◆ Exercise details
Write out the lines below word for word, without the pictures.

>> BEGIN Material for this task

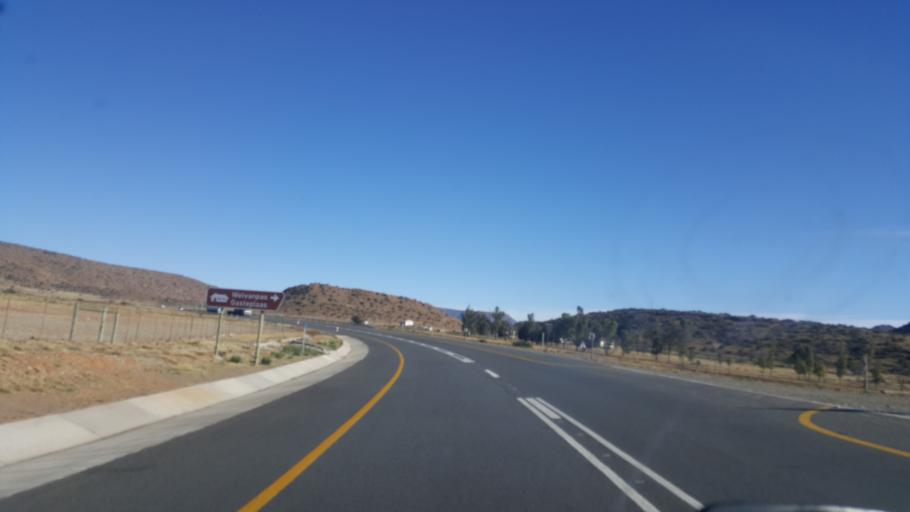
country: ZA
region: Eastern Cape
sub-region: Chris Hani District Municipality
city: Middelburg
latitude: -31.3762
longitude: 25.0332
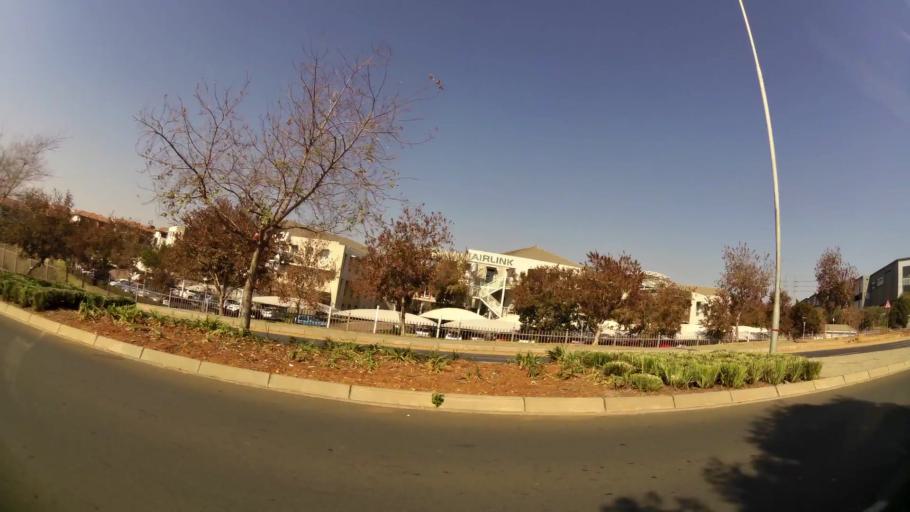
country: ZA
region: Gauteng
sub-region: City of Johannesburg Metropolitan Municipality
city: Modderfontein
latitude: -26.1159
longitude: 28.1473
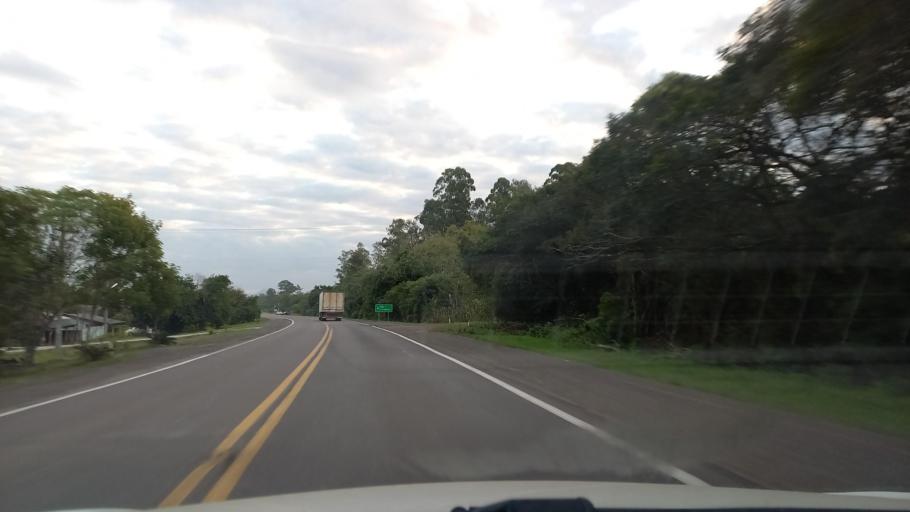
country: BR
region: Rio Grande do Sul
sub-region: Santa Cruz Do Sul
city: Santa Cruz do Sul
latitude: -29.7010
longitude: -52.5300
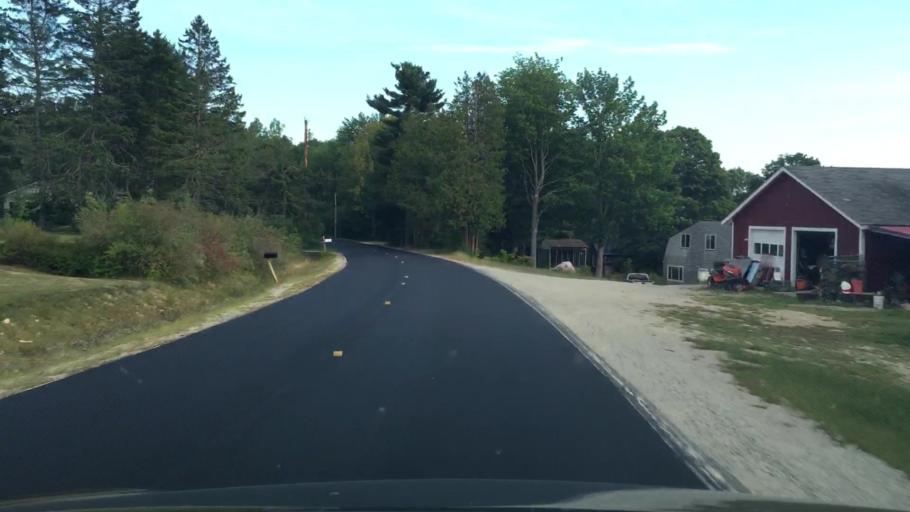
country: US
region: Maine
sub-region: Hancock County
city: Orland
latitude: 44.5458
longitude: -68.6199
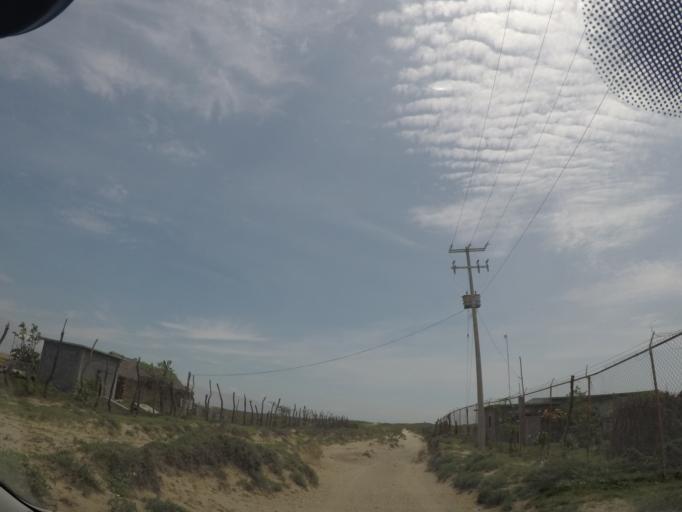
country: MX
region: Oaxaca
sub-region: San Mateo del Mar
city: Colonia Juarez
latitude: 16.2135
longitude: -95.0358
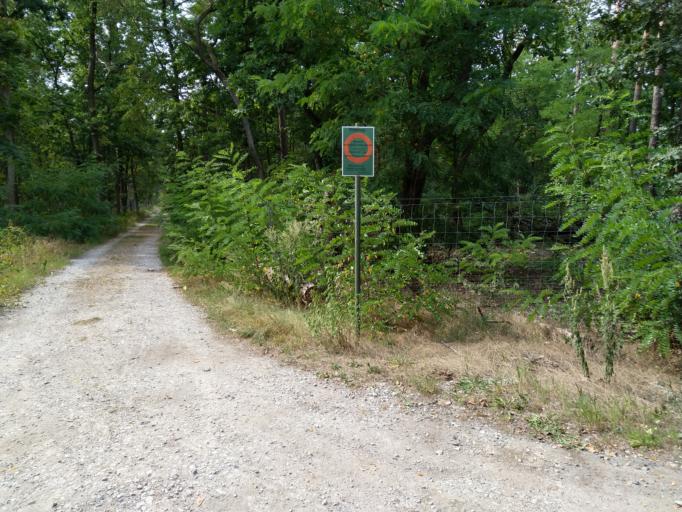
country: DE
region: Berlin
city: Friedrichshagen
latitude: 52.4683
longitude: 13.6209
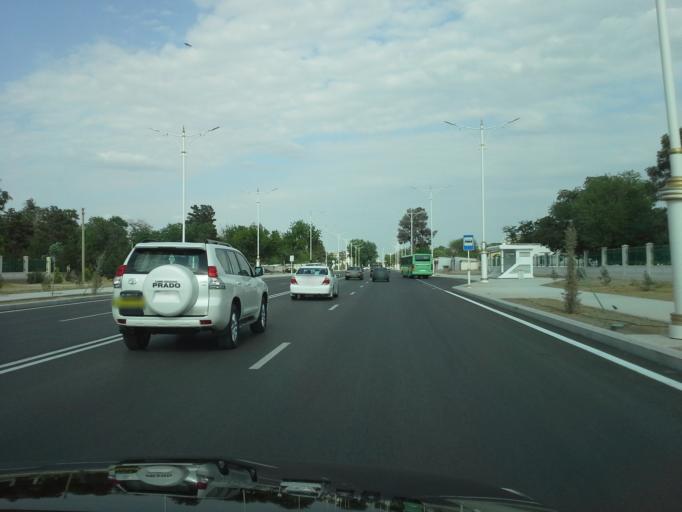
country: TM
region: Ahal
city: Ashgabat
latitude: 37.9583
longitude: 58.3407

>> END Material for this task

◆ Task solution
country: ZA
region: Eastern Cape
sub-region: Chris Hani District Municipality
city: Middelburg
latitude: -31.3762
longitude: 25.0332
country: ZA
region: Gauteng
sub-region: City of Johannesburg Metropolitan Municipality
city: Modderfontein
latitude: -26.1159
longitude: 28.1473
country: BR
region: Rio Grande do Sul
sub-region: Santa Cruz Do Sul
city: Santa Cruz do Sul
latitude: -29.7010
longitude: -52.5300
country: US
region: Maine
sub-region: Hancock County
city: Orland
latitude: 44.5458
longitude: -68.6199
country: MX
region: Oaxaca
sub-region: San Mateo del Mar
city: Colonia Juarez
latitude: 16.2135
longitude: -95.0358
country: DE
region: Berlin
city: Friedrichshagen
latitude: 52.4683
longitude: 13.6209
country: TM
region: Ahal
city: Ashgabat
latitude: 37.9583
longitude: 58.3407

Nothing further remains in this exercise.